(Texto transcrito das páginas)

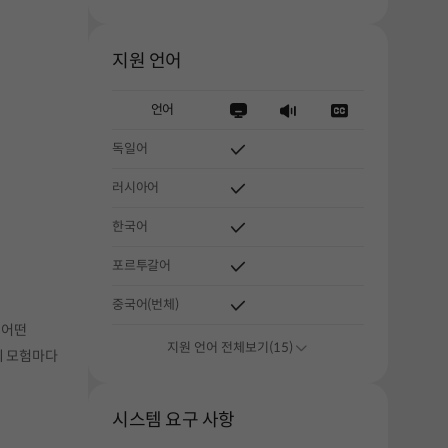
지원 언어
언어
독일어
러시아어
한국어
포르투갈어
중국어(번체)
 어떤
지원 언어 전체보기(15)
의 모험마다
시스템 요구 사항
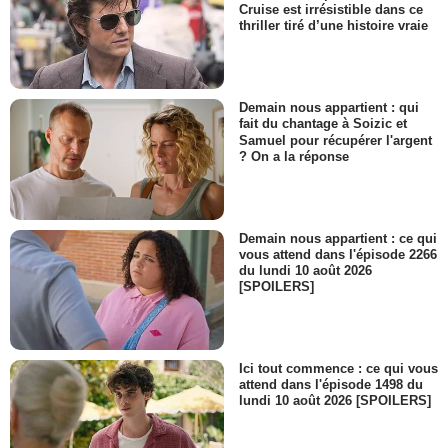
Cruise est irrésistible dans ce
thriller tiré d’une histoire vraie
Demain nous appartient : qui
fait du chantage à Soizic et
Samuel pour récupérer l'argent
? On a la réponse
Demain nous appartient : ce qui
vous attend dans l'épisode 2266
du lundi 10 août 2026
[SPOILERS]
Ici tout commence : ce qui vous
attend dans l'épisode 1498 du
lundi 10 août 2026 [SPOILERS]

A tarefa
Redigite fielmente todas as linhas acima, da primeira à última. Não inclua as imagens na resposta.

Solução da tarefa
지원 언어
언어
독일어
러시아어
한국어
포르투갈어
중국어(번체)
 어떤
지원 언어 전체보기(15)
의 모험마다
시스템 요구 사항
Cruise est irrésistible dans ce
thriller tiré d’une histoire vraie
Demain nous appartient : qui
fait du chantage à Soizic et
Samuel pour récupérer l'argent
? On a la réponse
Demain nous appartient : ce qui
vous attend dans l'épisode 2266
du lundi 10 août 2026
[SPOILERS]
Ici tout commence : ce qui vous
attend dans l'épisode 1498 du
lundi 10 août 2026 [SPOILERS]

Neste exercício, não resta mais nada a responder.